"Containers are an abstraction over manually configuring the dependency
graph. They provide a high level language for managing the
configuration, composition and lifetime of objects." I understand this in principle, but I don't consider benefit worth the price. In Java, for example, we simply instantiate objects and pass them into each other's constructors. What actual benefit does this high-level language provide here?
Also, I rarely want to inject request-level services, so I can't think of a situation in which I want to inject a request-scope dependency. Can you describe an example of needing to do this? I tend to use Value Objects for request-scope input and I tend mostly to inject (apply partially) only Services (stateless when possible). Moreover, since injecting dependencies and apply functions partially means the same thing, I couldn't imagine wanting to apply something partially that would change from request to request: doesn't that defeat the purpose of partial application?

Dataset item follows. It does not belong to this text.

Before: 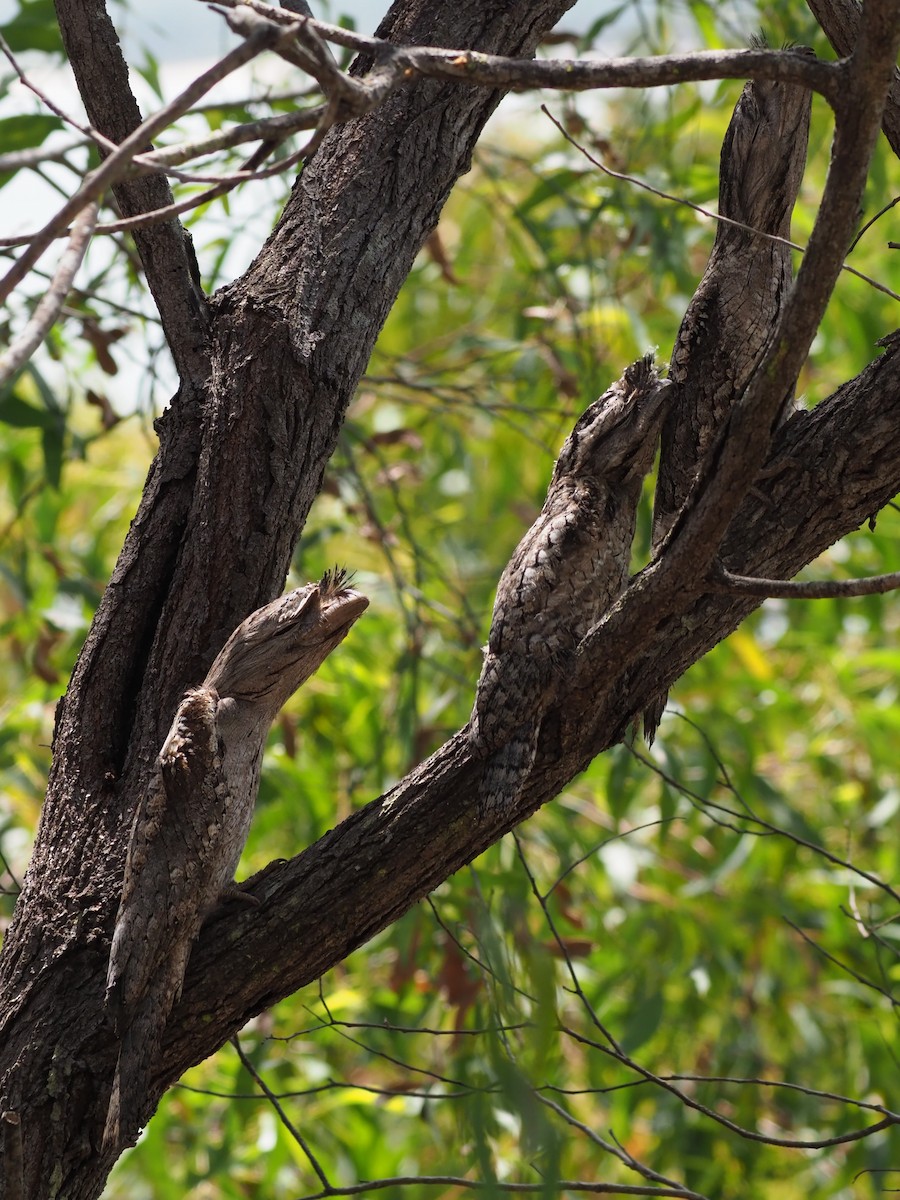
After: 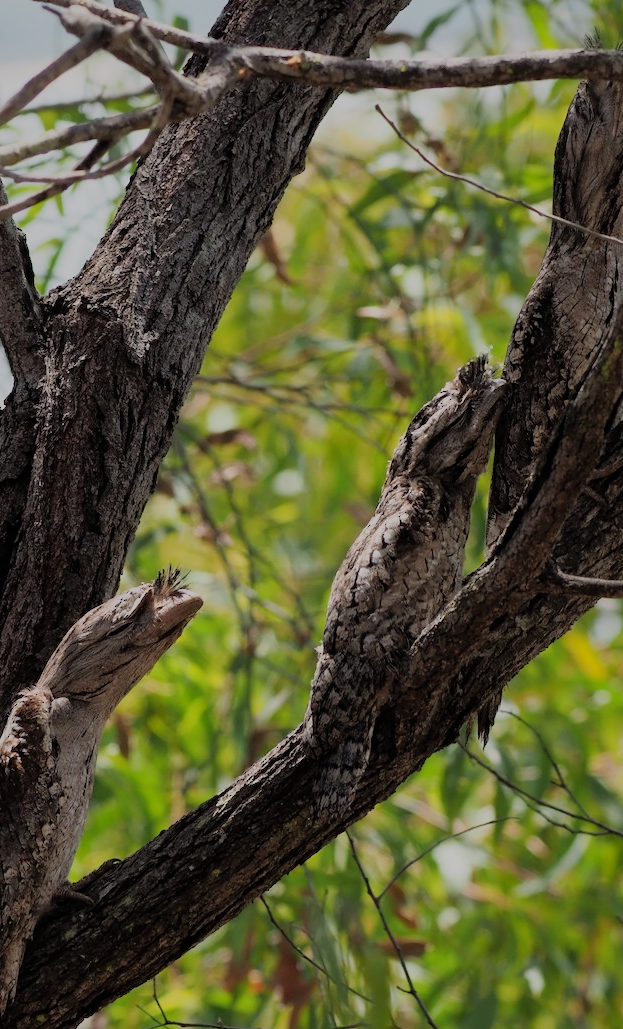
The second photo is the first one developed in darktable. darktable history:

So I still miss something. I don't see in "Common configuration problems" a problem I have actually experienced. When would one ever inject a short-lived object, rather than merely always injecting ones with a longer lifetime? A short-lived object sounds like a request-scope function parameter to me.
I suppose I need to see an example of a code base using one of these containers so that I could debate with someone the merits of applying the container in a particular way. So far, everything I've seen---and I admit I haven't seen much---shows evidence of significantly not understanding the point of injecting dependencies.